§ WHAT YOU ARE ASKED TO DO:
Every line in the data below that holds "white" should be found and copied.

§ DATA TO USE:
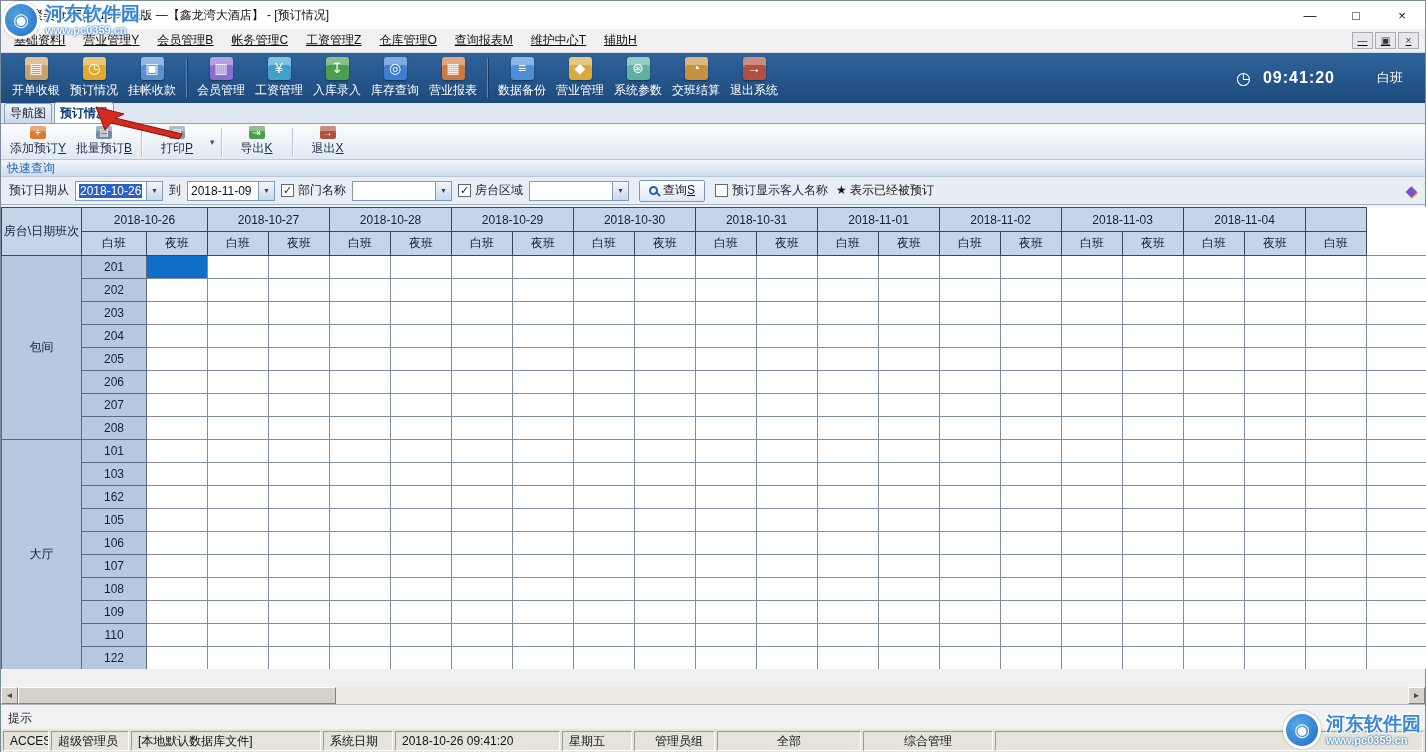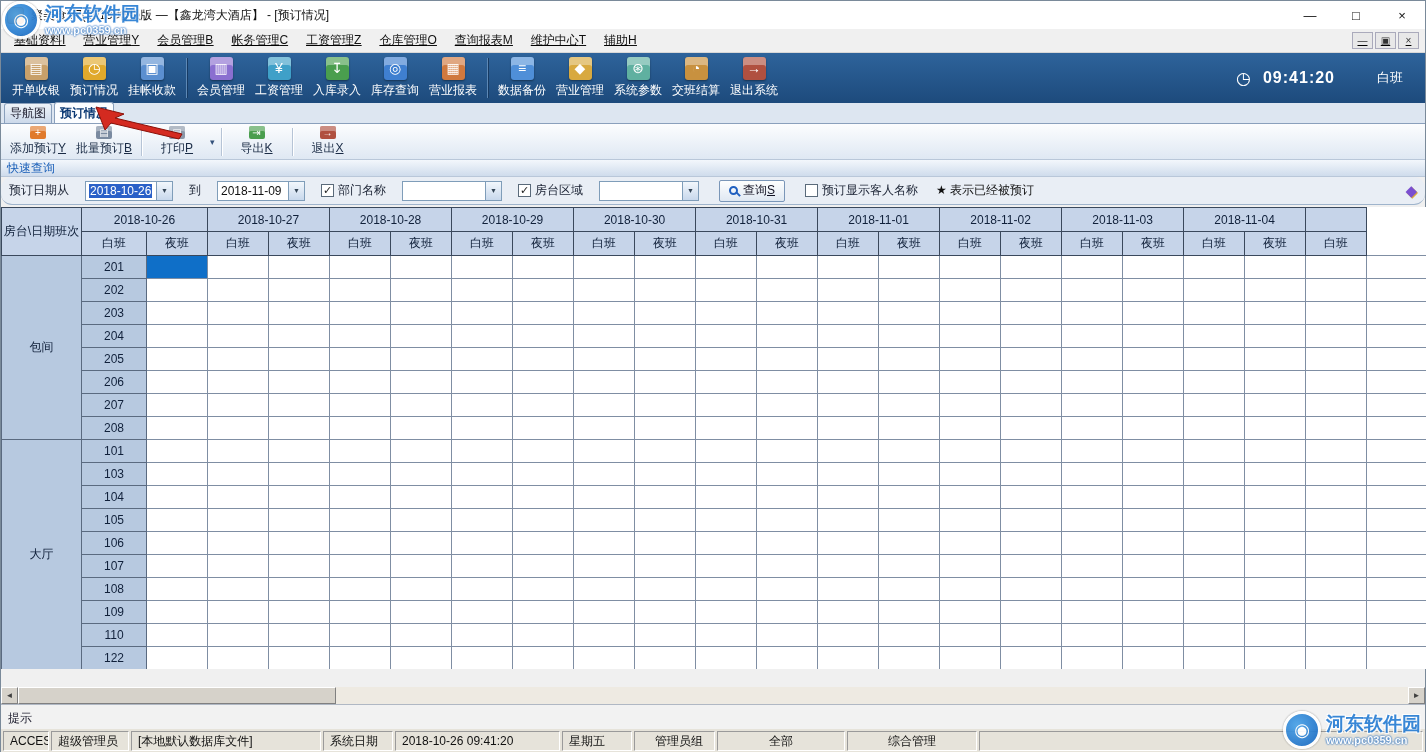--- a/index.html
+++ b/index.html
@@ -45,21 +45,21 @@
   .stb-icon { width:16px; height:13px; border-radius:2px; color:#fff; font-size:10px; line-height:13px; text-align:center; box-shadow:inset 0 5px rgba(255,255,255,.35); }
   .stb-label { font-size:12px; color:#1a2b45; white-space:nowrap; }
   .stb-sep { width:1px; height:28px; background:#b6c4d6; box-shadow:1px 0 0 #fff; margin:0 4px; }
   .stb-drop { font-size:9px; color:#33507a; align-self:center; margin:0 2px; }
 
   
   .quickband { position:absolute; top:159px; left:0; right:0; height:17px; background:linear-gradient(#f3f7fc,#cfdcec); border-bottom:1px solid #b9c7d9; display:flex; align-items:center; padding:0 6px; }
   .quickband .qq-title { color:#1a5fb8; font-size:12px; }
 
   
-  .filter-row { position:absolute; top:176px; left:0; right:0; height:28px; background:#e9eef5; border-bottom:1px solid #9fb4cc; display:flex; align-items:center; gap:16px; padding:0 8px;border-radius:11px; }
+  .filter-row { position:absolute; top:176px; left:0; right:0; height:28px; background:#e9eef5; border-bottom:1px solid #9fb4cc; display:flex; align-items:center; gap:6px; padding:0 8px; }
   .flabel { color:#1a2233; white-space:nowrap; }
   .combo { display:inline-flex; height:20px; background:#fff; border:1px solid #7f9db9; align-items:stretch; }
   .combo-text { flex:1; padding:2px 3px; overflow:hidden; white-space:nowrap; font-size:12px; color:#111; }
   .combo-btn { width:16px; background:linear-gradient(#f2f7fc,#c8d8ec); border-left:1px solid #7f9db9; font-size:7px; color:#345; display:flex; align-items:center; justify-content:center; }
   .w88 { width:88px; } .w100 { width:100px; }
   .hl { background:#2a60c8; color:#fff; padding:0 1px; }
   .chk { display:inline-flex; align-items:center; gap:4px; white-space:nowrap; color:#1a2233; cursor:default; }
   .box { width:13px; height:13px; background:#fff; border:1px solid #5a6a7a; font-size:11px; font-weight:bold; line-height:11px; text-align:center; color:#222; }
   .query-btn { display:inline-flex; align-items:center; gap:5px; height:22px; padding:0 9px; border:1px solid #7a96b8; border-radius:2px; background:linear-gradient(#fdfefe,#dfe8f2); color:#112; cursor:default; margin:0 4px; }
   .mag { width:9px; height:9px; border:2px solid #2060c0; border-radius:50%; position:relative; display:inline-block; }
@@ -586,21 +586,21 @@
             <td class="cell"></td>
             <td class="cell"></td>
             <td class="cell"></td>
             <td class="cell"></td>
             <td class="cell"></td>
             <td class="cell"></td>
             <td class="cell"></td>
             <td class="cell"></td>
           </tr>
           <tr>
-            <td class="room">104</td>
+            <td class="room">162</td>
             <td class="cell"></td>
             <td class="cell"></td>
             <td class="cell"></td>
             <td class="cell"></td>
             <td class="cell"></td>
             <td class="cell"></td>
             <td class="cell"></td>
             <td class="cell"></td>
             <td class="cell"></td>
             <td class="cell"></td>
@@ -801,21 +801,21 @@
   </div>
 
   <div class="statusbar">
       <div class="sb-seg" style="width: 46px;">ACCESS</div>
       <div class="sb-seg" style="width: 78px;">超级管理员</div>
       <div class="sb-seg" style="width: 190px;">[本地默认数据库文件]</div>
       <div class="sb-seg" style="width: 70px;">系统日期</div>
       <div class="sb-seg" style="width: 165px;">2018-10-26  09:41:20</div>
       <div class="sb-seg" style="width: 70px; text-align: center;">星期五</div>
       <div class="sb-seg" style="width: 81px; padding-left: 20px;">管理员组</div>
-      <div class="sb-seg sb-center" style="width: 128px;">全部</div>
+      <div class="sb-seg sb-center" style="width: 144px;">全部</div>
       <div class="sb-seg sb-center" style="width: 130px;">综合管理</div>
       <div class="sb-seg" style="flex: 1 1 0%;"></div>
     </div>
 
 </div>
 
 <div class="wm wm-tl">
   <div class="wm-logo">◉</div>
   <div class="wm-col">
     <span class="wm-text">河东软件园</span>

§ WRITTEN RESPONSE:
   .stb-label { font-size:12px; color:#1a2b45; white-space:nowrap; }
   .flabel { color:#1a2233; white-space:nowrap; }
   .combo-text { flex:1; padding:2px 3px; overflow:hidden; white-space:nowrap; font-size:12px; color:#111; }
   .chk { display:inline-flex; align-items:center; gap:4px; white-space:nowrap; color:#1a2233; cursor:default; }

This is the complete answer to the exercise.